Bringing rugby to the Cape Flats
Controversy over the demographic composition of the Springbok team once again shows the need to invest in rugby in black schools. A non-profit organisation is trying to do just that.
In 1990 there were seventeen schools playing rugby in Mitchell’s Plain. The fledgling rugby culture benefitted players like Stormers flanker Nizaam Carr, who grew up there. But today only three schools in Cape Town’s second largest township offer rugby. A possible reason for this decline is that there has been increasing pressure on teachers to get kids to perform in the classroom, and this is where teachers prefer to invest their spare time, rather than in extra-curricular activities.
CoolPlay is a non-profit organisation trying to get rugby into more South African schools. It is sponsored by the Laureus Sport for Good Foundation, Vuka Rugby, The Learning Trust, and the South African Rugby Legends Association. They now help ten Mitchell’s Plain schools play rugby, as well as a bunch of other schools on the Cape Flats. The organisation has developed an after-school programme that combines life-skills and rugby training.
On Heritage Day, Healthfield High hosted an interschool rugby competition that CoolPlay helped organise. Ten schools from across the Cape Flats participated. The players ranged from 11 to 19 years old. Masiphumelele High won the Under-19 competition.

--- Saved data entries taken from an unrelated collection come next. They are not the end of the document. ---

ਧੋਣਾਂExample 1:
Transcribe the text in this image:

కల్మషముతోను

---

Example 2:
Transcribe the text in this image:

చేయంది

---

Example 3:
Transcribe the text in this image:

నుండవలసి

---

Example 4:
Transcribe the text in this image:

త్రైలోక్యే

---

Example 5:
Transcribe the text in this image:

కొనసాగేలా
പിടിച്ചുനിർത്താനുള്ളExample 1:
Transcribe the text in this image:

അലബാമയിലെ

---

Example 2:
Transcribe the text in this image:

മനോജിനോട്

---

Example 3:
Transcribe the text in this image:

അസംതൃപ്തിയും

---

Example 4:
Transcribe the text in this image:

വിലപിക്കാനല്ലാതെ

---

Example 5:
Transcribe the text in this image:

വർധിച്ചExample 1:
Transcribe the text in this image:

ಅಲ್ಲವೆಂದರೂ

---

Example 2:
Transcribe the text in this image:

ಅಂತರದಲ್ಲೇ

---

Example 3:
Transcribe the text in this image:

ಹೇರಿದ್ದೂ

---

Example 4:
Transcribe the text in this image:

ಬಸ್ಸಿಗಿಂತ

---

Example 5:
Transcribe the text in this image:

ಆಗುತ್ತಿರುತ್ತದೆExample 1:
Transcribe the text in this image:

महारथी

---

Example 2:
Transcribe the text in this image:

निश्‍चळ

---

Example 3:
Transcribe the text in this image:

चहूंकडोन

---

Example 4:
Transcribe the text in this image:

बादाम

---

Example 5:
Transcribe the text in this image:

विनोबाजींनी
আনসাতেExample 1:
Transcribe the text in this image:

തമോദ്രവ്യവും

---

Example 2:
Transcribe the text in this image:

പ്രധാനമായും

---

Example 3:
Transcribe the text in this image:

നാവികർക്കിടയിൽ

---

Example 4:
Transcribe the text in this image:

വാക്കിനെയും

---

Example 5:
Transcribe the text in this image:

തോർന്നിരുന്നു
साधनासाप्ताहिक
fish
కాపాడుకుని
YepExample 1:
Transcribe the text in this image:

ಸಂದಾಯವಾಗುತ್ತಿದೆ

In August some of the Springboks helped the students participating in the programme with their rugby. At the Heritage Day event the students reciprocated by recording a message of good will which was sent to the players in England where they are taking part in the World Cup.
CoolPlay Head Coach Lungelo Payi gives the U13 & U15 boys words of encouragement after the final whistle. Photo by Scott Sloan.

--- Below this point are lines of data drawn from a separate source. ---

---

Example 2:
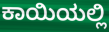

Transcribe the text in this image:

ಕಾಯಿಯಲ್ಲಿ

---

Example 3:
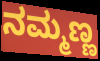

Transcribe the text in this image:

ನಮ್ಮಣ್ಣ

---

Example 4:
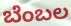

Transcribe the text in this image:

ಬೆಂಬಲ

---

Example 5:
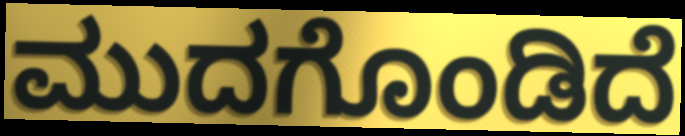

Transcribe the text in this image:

ಮುದಗೊಂಡಿದೆ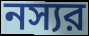
নস্যর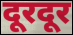
दूरदूर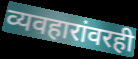
व्यवहारांवरही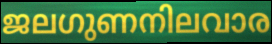
ജലഗുണനിലവാര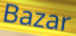
Bazar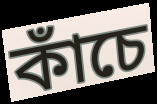
কাঁচে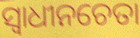
ସ୍ୱାଧୀନଚେତାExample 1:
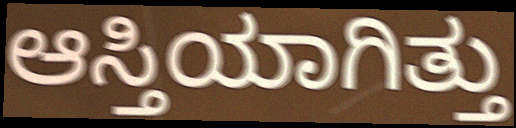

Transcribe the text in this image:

ಆಸ್ತಿಯಾಗಿತ್ತು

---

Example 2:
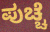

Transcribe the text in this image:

ಪುಚ್ಚೆ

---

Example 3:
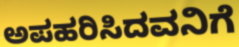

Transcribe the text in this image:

ಅಪಹರಿಸಿದವನಿಗೆ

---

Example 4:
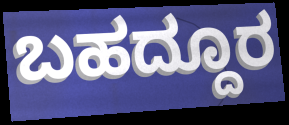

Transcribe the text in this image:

ಬಹದ್ದೂರ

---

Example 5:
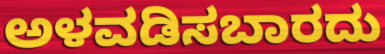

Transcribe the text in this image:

ಅಳವಡಿಸಬಾರದು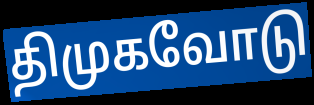
திமுகவோடுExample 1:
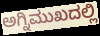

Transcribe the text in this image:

ಅಗ್ನಿಮುಖದಲ್ಲಿ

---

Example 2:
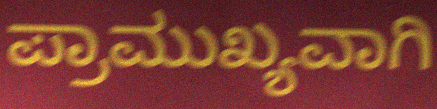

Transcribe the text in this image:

ಪ್ರಾಮುಖ್ಯವಾಗಿ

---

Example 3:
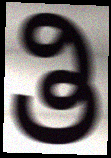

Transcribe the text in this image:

ತಿ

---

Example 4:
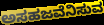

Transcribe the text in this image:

ಅಸಹಜವೆನಿಸುವ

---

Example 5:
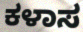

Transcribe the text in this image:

ಕಳಾಸ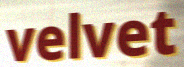
velvet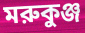
মরুকুঞ্জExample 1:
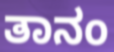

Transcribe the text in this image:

ತಾನಂ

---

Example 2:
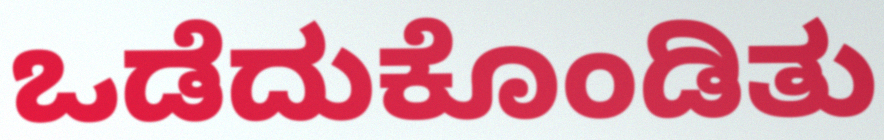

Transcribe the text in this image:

ಒಡೆದುಕೊಂಡಿತು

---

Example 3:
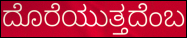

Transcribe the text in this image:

ದೊರೆಯುತ್ತದೆಂಬ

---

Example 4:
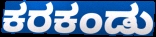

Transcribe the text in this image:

ಕರಕಂಡು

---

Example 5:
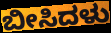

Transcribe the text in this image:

ಬೀಸಿದಳು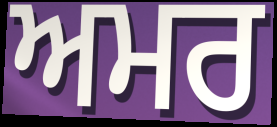
ਅਮਰ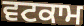
ਵਟਕਾਮ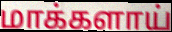
மாக்களாய்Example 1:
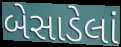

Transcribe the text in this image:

બેસાડેલાં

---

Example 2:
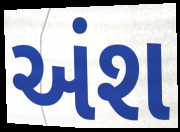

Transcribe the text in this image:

અંશ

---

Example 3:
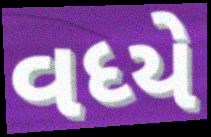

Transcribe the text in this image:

વધ્યે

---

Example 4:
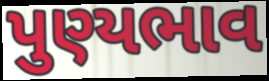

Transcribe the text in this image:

પુણ્યભાવ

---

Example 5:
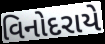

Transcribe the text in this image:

વિનોદરાયે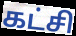
கட்சி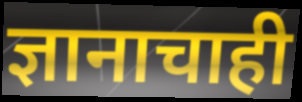
ज्ञानाचाही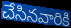
చేసినవారికి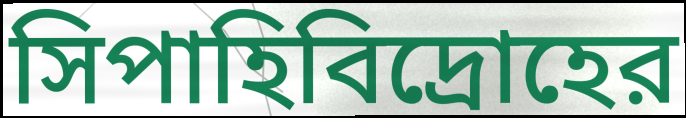
সিপাহিবিদ্রোহেরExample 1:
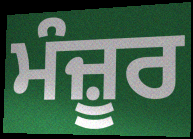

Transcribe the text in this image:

ਮੰਜ਼ੂਰ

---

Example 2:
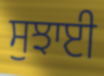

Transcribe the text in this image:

ਸੁਝਾਈ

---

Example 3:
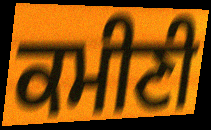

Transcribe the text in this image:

ਕਮੀਣੀ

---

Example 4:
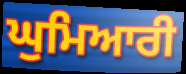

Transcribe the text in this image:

ਘੁਮਿਆਰੀ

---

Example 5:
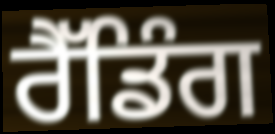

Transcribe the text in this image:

ਰੈੱਡਿੰਗ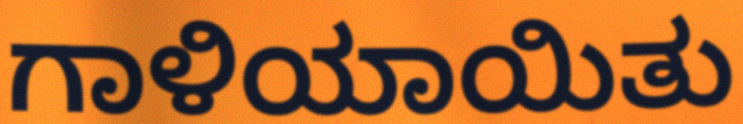
ಗಾಳಿಯಾಯಿತುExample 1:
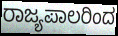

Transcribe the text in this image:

ರಾಜ್ಯಪಾಲರಿಂದ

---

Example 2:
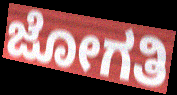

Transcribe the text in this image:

ಜೋಗತಿ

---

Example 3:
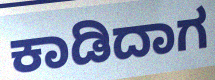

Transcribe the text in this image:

ಕಾಡಿದಾಗ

Head Coach Payi Lungelo said, “We are beginning to see our coaching sessions pay off. While the kids are still learning the basics of rugby, they are making big steps in their personal lives. Xolani Mahlulo has done tremendous work at Masiphumele High School where there was no rugby a year ago. The boys engage freely and willingly about issues that are personal to them, or are taking place in their daily lives. One of the kids underwent an operation midway through the season, and the kids talked about visiting the boy. CoolPlay is helping young learners to care for each other and today’s event was a defining moment in the season.”

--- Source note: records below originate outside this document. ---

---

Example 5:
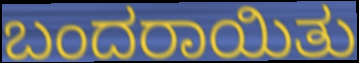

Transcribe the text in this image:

ಬಂದರಾಯಿತುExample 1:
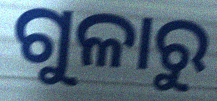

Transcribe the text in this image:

ଗୁଳାରୁ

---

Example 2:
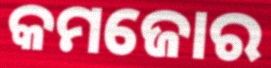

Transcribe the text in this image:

କମଜୋର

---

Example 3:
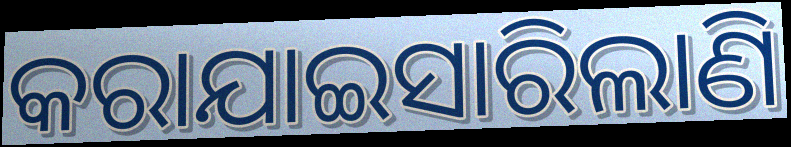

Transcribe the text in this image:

କରାଯାଇସାରିଲାଣି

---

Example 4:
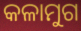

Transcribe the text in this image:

କଳାମୁଗ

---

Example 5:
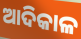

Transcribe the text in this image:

ଆଦିକାଳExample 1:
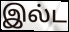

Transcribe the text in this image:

இல்ட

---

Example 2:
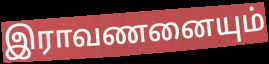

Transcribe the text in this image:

இராவணனையும்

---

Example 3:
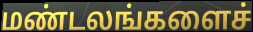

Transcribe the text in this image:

மண்டலங்களைச்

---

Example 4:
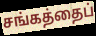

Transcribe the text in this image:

சங்கத்தைப்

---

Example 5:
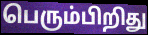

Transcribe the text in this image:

பெரும்பிறிதுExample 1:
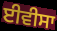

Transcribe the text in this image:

ਈਵੀਸਾ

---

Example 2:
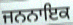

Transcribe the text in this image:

ਜਨਨਾਇਕ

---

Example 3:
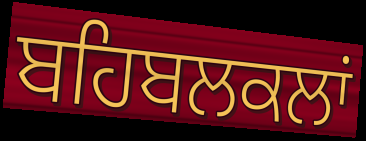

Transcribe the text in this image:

ਬਹਿਬਲਕਲਾਂ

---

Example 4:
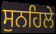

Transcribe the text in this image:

ਸੁਨਹਿਲੇ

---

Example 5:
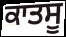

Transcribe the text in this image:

ਕਾਤਸੂ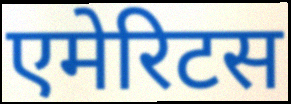
एमेरिटसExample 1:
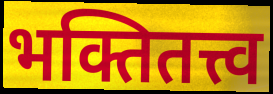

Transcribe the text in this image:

भक्तितत्त्व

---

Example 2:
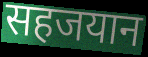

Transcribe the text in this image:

सहजयान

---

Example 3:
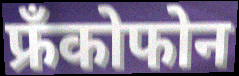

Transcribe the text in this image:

फ्रँकोफोन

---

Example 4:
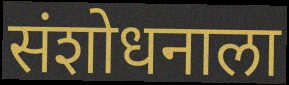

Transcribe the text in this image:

संशोधनाला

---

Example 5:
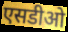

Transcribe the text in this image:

एसडीओ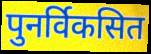
पुनर्विकसित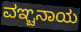
ವಞ್ಚನಾಯ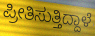
ಪ್ರೀತಿಸುತ್ತಿದ್ದಾಳೆ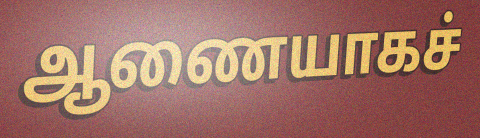
ஆணையாகச்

One group that couldn’t attend the tournament was Bonnytoun Secure Care facility, state centre for young offenders. It’s players are serving time, often for violent pasts. Andrew Bantom of Bonnyton said, “The success of CoolPlay lies in the fact that the coaches are there, rain or shine, building the trust and respect required to affect real change amongst our residents. Through the structured rugby programme, they have assisted us in tackling some of the greatest challenges our residents are facing on a daily basis such as disillusionment, inter-personal conflict and frustration.”
The author is a volunteer for CoolPlay.